Все-таки повезло, что ветер дует строго в спину…
Просто — повезло…
Или это провидение или знак, сигнал что направление верное.
Харай продолжал рвать жилы, силясь добраться до желанного буерака и не свалиться с зимника.
Время замерло.
Силы кончались.
Страшно…
Как же страшно!
— Кукля! Где ты Кукля? — подумал про себя Харай. — Насколько все должно быть страшно, безысходно или смертельно безысходно, чтобы попросить у тебя помощи?
— Кукля! — почти бесшумно просипел бегущий в непроглядную ночную мглу. — Куууукляяя! — слился с гулом пурги голос охотника. — КУУУУУКЛЛЛЛЯЯЯ! — из последних сил выбросил вопль из легких, перепуганный человек.
И относительно ровный зимник резко прервался, лыжи понесли под гору. В этом месте нужно было уходить правее и Харай резко переместил опору на левую лыжу. Нарты куда-то понесло, дернуло, сорвало потаг, вырвало палку, снесло шапку, рукавицу… Еще через мгновение под лыжами стало ровно, а гул начал стихать.
— Лёд. Топи. Рогоз хрустит под лыжами… - сообразил ясачный.
— Ещё шагов триста до делянки, не провалиться бы в полынью. Не засосало б в омута. Кукля! Пожалуйста!
Но лед был прочный, а грохот пурги почти стих. Ветер дул над буераком и над взволнованными кронами деревьев.
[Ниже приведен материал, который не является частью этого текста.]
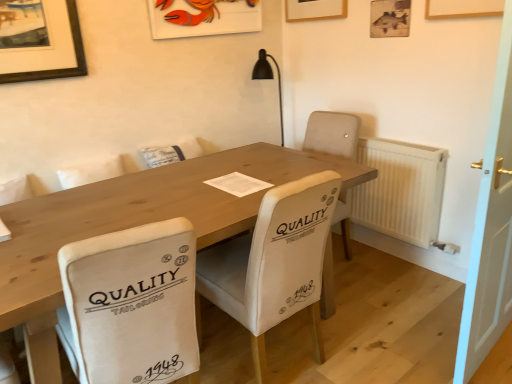
Question: Which direction should I rotate to face white fabric chair at center, arranged as the second chair when viewed from the left, — up or down?

Choices:
 (A) down
 (B) up

Answer: (A)

Question: Should I look upward or downward to see matte plastic picture frame at upper center, the 1th picture frame from the left?

Choices:
 (A) down
 (B) up

Answer: (B)

Question: Would you say matte plastic picture frame at upper center, which ranks as the 2th picture frame in right-to-left order, contains natural wood table at center?

Choices:
 (A) yes
 (B) no

Answer: (B)

Question: Is matte plastic picture frame at upper center, which ranks as the 2th picture frame in right-to-left order, at the left side of natural wood table at center?

Choices:
 (A) no
 (B) yes

Answer: (A)

Question: Is matte plastic picture frame at upper center, which ranks as the 2th picture frame in right-to-left order, wider than natural wood table at center?

Choices:
 (A) yes
 (B) no

Answer: (B)

Question: From a real-world perspective, does matte plastic picture frame at upper center, the 1th picture frame from the left, stand above natural wood table at center?

Choices:
 (A) yes
 (B) no

Answer: (A)

Question: Considering the relative sizes of matte plastic picture frame at upper center, the 1th picture frame from the left, and natural wood table at center in the image provided, is matte plastic picture frame at upper center, the 1th picture frame from the left, shorter than natural wood table at center?

Choices:
 (A) no
 (B) yes

Answer: (B)

Question: Is matte plastic picture frame at upper center, which ranks as the 2th picture frame in right-to-left order, turned away from natural wood table at center?

Choices:
 (A) yes
 (B) no

Answer: (B)

Question: Is wooden picture frame at upper right, which is the 1th picture frame from right to left, completely or partially outside of white plastic radiator at right?

Choices:
 (A) yes
 (B) no

Answer: (A)

Question: Is wooden picture frame at upper right, which is counted as the second picture frame, starting from the left, facing towards white plastic radiator at right?

Choices:
 (A) yes
 (B) no

Answer: (B)

Question: Is wooden picture frame at upper right, which is counted as the second picture frame, starting from the left, taller than white plastic radiator at right?

Choices:
 (A) no
 (B) yes

Answer: (A)

Question: Can you confirm if wooden picture frame at upper right, which is counted as the second picture frame, starting from the left, is positioned to the right of white plastic radiator at right?

Choices:
 (A) no
 (B) yes

Answer: (A)

Question: Can you confirm if wooden picture frame at upper right, which is counted as the second picture frame, starting from the left, is shorter than white plastic radiator at right?

Choices:
 (A) no
 (B) yes

Answer: (B)

Question: Does wooden picture frame at upper right, which is counted as the second picture frame, starting from the left, appear on the left side of white plastic radiator at right?

Choices:
 (A) no
 (B) yes

Answer: (B)

Question: Does white plastic radiator at right come in front of white wooden door at right?

Choices:
 (A) no
 (B) yes

Answer: (A)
Двигаться стало легко, и даже на одной палке - быстро. Здесь где-то должно быть пару стволов векового ветровала, как указано на карте. Вот они. А вот и хибара, зимница вкопанная в склон оврага.
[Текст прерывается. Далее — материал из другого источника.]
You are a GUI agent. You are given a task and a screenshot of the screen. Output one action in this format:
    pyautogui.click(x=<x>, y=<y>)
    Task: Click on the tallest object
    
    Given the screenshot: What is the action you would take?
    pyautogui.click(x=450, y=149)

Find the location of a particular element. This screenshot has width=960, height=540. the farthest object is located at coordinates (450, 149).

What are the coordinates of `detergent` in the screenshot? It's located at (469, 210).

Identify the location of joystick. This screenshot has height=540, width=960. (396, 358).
— Спасибо тебе Кукля! - скинул лыжи, воткнул у перекошенной дверки, на пороге достал кресало, и выпуская искры, попытался увидеть что внутри.
Зимница оказалась «царской». Бревенчатый полок, сухой и строганый, два пенька, на одном настоящая восковая свеча, которую Харай немедленно запалил. На дверной проем была приспособлена какая-то дерюга, меж бревен вбиты клинья, на которых висели какие-то пучки трав, обрезки пеньковых веревок и какая-то кожаная сумка. То ли курьерская, то ли… До боли знакомая сумка. Приоткрыл клапан, запустил руку, и вытянул из сумки плотно связанную из осоки куколку.
— Спасибо тебе Кукля! - прошептал благодарно. Задул свечу, прижал к груди самую важную на белом свете куколку и провалился в сон.
Где-то ниже по оврагу закашляла лиса. Добрый знак.
***
— Вы живы? Эй! - где-то совсем рядом прозвучал звонкий девичий голос. — Ээй! - кто-то потряхивал измученного странника за плечо, а в приоткрытую дверцу прорывался луч света и морозец.
Странник не без труда размежил веки, и увидел милое девичье лицо.
— Кукля? - прохрипел болезненным голосом странник.
— Кукля? — переспросил девичий голосок.
— Спасибо тебе Кукля!
— Я — Варя,— улыбнулась ангельской улыбкой незнакомица. — Вы меня наверное не помните? Мы с Вами ехали в Енисейский острог санным караваном. Четыре года уже как. Мы уж думали, что Вы погибли, Арсений Петрович…
— Не помню… — странник неуверенно подтвердил догадку юной незнакомцы. — Арсений?..
— Ой! — девушка по-настоящему напугалась, когда разглядела увечия на лице беспамятного странника. — Арсений. Арсений Петрович, стряпчий… Вы бумаги по Ангарской Стрелке везли… А я — Варя.
— Варя? — переспросил странник.
— Варя-Варя. Каратаева Варвара, не уж-то забыли?